Working data:
═══

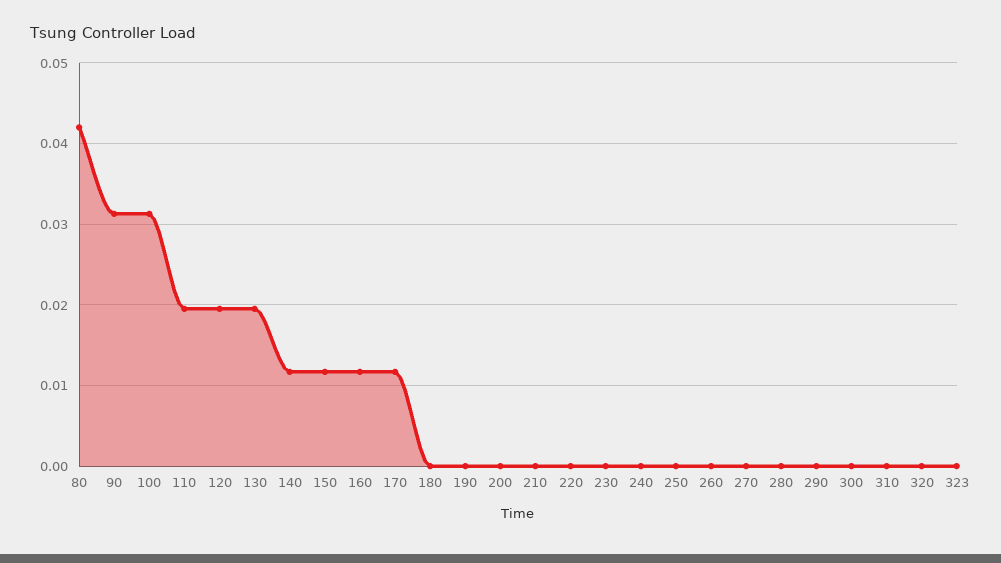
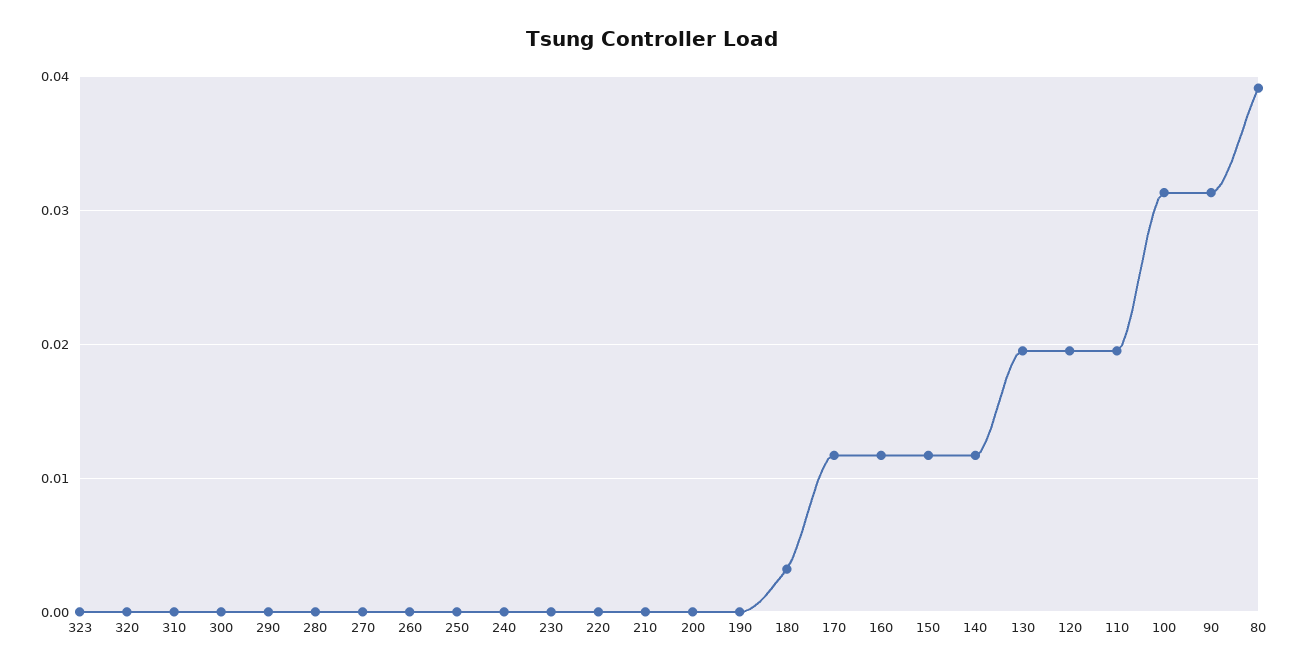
80: 0.042 -> 0.039
180: 0 -> 0.003

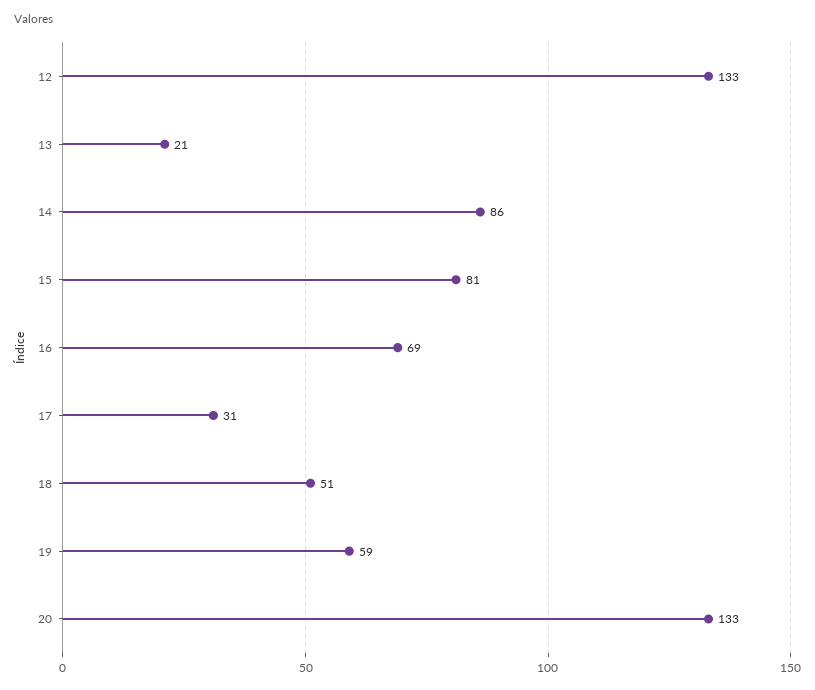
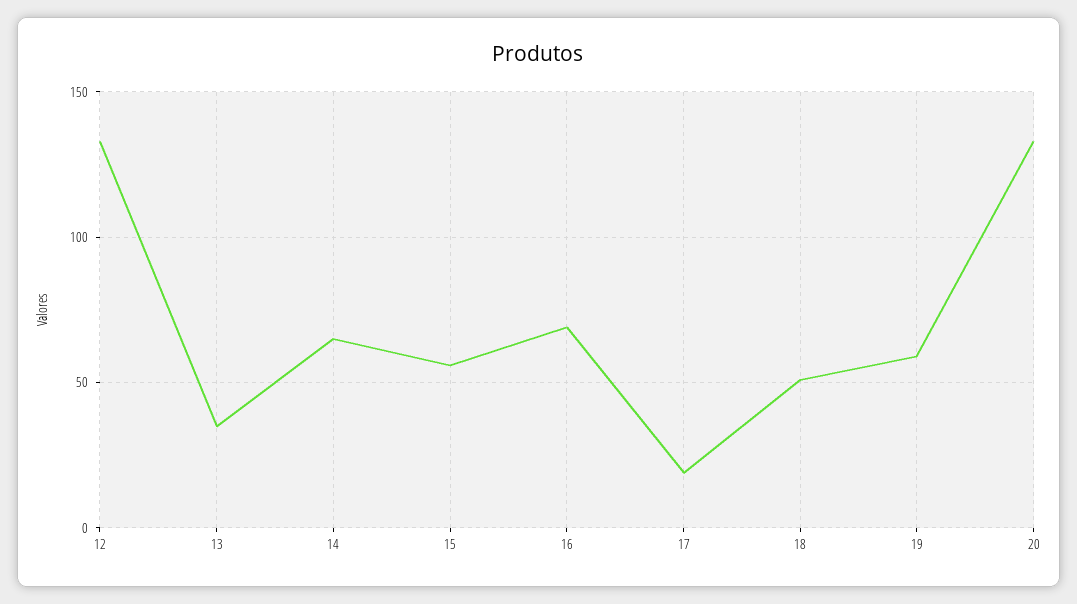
13: 21 -> 35
14: 86 -> 65
15: 81 -> 55
17: 31 -> 20

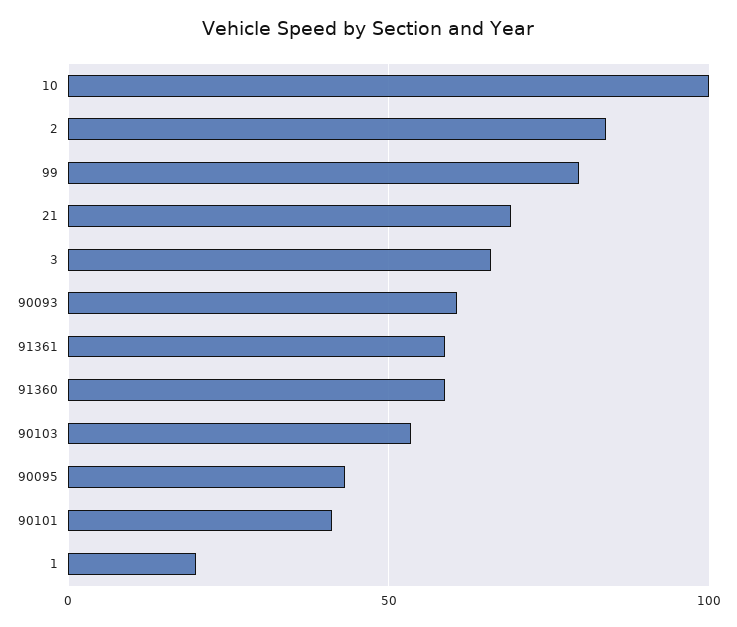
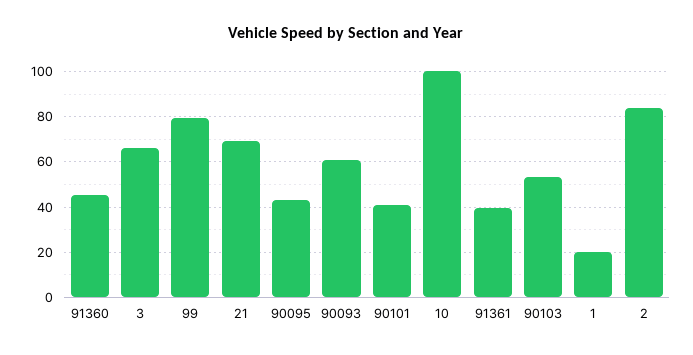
91361: 60 -> 40
91360: 60 -> 45

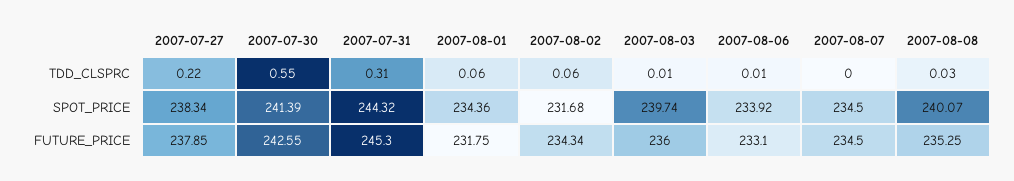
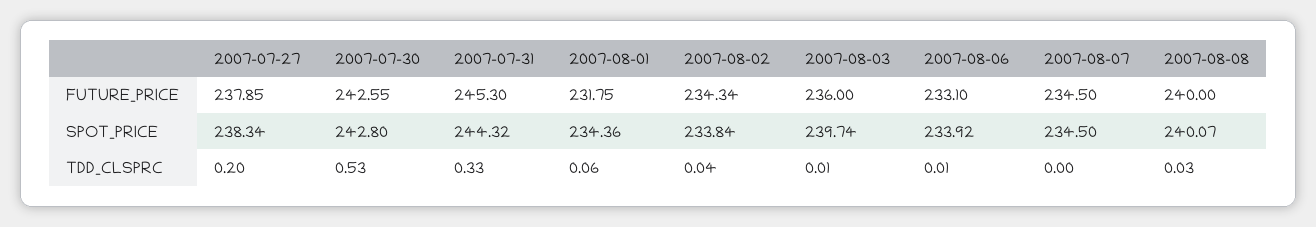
2007-07-27, TDD_CLSPRC: 0.22 -> 0.2
2007-07-30, TDD_CLSPRC: 0.55 -> 0.53
2007-07-31, TDD_CLSPRC: 0.31 -> 0.33
2007-08-02, TDD_CLSPRC: 0.06 -> 0.04
2007-07-30, SPOT_PRICE: 241.39 -> 242.8
2007-08-02, SPOT_PRICE: 231.68 -> 233.84
2007-08-08, FUTURE_PRICE: 235.25 -> 240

═══

Assignment: Once the pictures are removed, repeat all of the data above exactly.

Result:
80: 0.042 -> 0.039
180: 0 -> 0.003

13: 21 -> 35
14: 86 -> 65
15: 81 -> 55
17: 31 -> 20

91361: 60 -> 40
91360: 60 -> 45

2007-07-27, TDD_CLSPRC: 0.22 -> 0.2
2007-07-30, TDD_CLSPRC: 0.55 -> 0.53
2007-07-31, TDD_CLSPRC: 0.31 -> 0.33
2007-08-02, TDD_CLSPRC: 0.06 -> 0.04
2007-07-30, SPOT_PRICE: 241.39 -> 242.8
2007-08-02, SPOT_PRICE: 231.68 -> 233.84
2007-08-08, FUTURE_PRICE: 235.25 -> 240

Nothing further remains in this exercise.